Elle habite seule depuis au moins une trentaine d’années. Quand nous avons emménagé, elle était déjà là. On s’était croisés du regard, sans insistance ni curiosité. J’étais ado, elle avait une cinquantaine d’années. Rien ne nous destinait à nous connaitre. La rue Ritay nous séparait. Elle nous sépare encore. Elle habite la façade en face. Aujourd’hui, alors que je rends visite à ma mère en France, nous nous sommes croisés à nouveau du regard alors que je séchais le linge sur le balcon. Nous nous sommes vus. Aucun signe, aucun sourire, mais la certitude de s’être reconnus. Je ne sais rien d’elle, je ne l’ai absolument jamais vue avec quelqu’un. Pas d’ami, pas de famille, à croire qu’elle vient de nulle part. Elle mange toujours dos à la fenêtre, sous son poster de Daniel Craig. Les cheveux ont blanchi mais elle n’a pas changé. On dirait juste qu’elle a un peu déteint, perdu de sa couleur, comme une vieille photo. Je ne l’ai jamais rencontrée ailleurs que dans sa façade. À croire qu’elle n’existe qu’ici, et que je suis le seul à savoir. Je réalise aujourd’hui combien elle a habité ma vie sans même m’en apercevoir.

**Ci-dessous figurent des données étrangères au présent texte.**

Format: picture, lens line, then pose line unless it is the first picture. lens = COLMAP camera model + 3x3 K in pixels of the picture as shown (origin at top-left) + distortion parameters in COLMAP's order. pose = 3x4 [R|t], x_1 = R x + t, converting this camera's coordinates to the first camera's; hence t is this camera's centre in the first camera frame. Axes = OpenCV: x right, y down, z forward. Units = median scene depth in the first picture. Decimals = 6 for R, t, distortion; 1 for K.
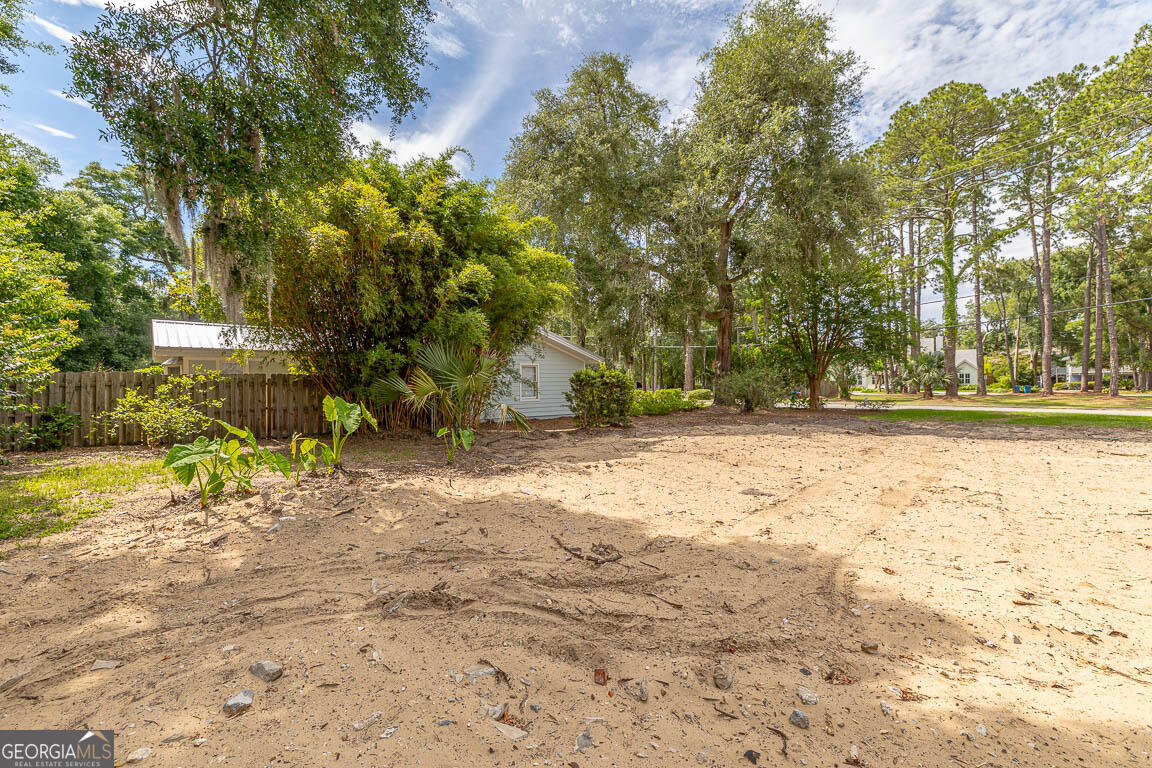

Et moi, j’habite à mon insu la vie de quel étranger ?
très beau texte
Longtemps que je ne vous avais pas croisé. Heureux que ce soit par ici. Merci pour la lecture.
Très émouvant, ces lieux qu’on traverse et qui nous habitent. merci
Merci du signe. Bon atelier à vous !
Hochements de tête comme à l’église à chacun de tes fragments. La dernière question va me hanter quelques jours je pense.
Toujours très touchée par vos texte… leur singularité, la sensibilité, les images, votre regard sur les choses, le monde.
Coup de cœur pour les fragments 2, 6 et 9.
Merci.
Beaucoup de subtilité, de délicate mélancolie dans cette façon d’habiter.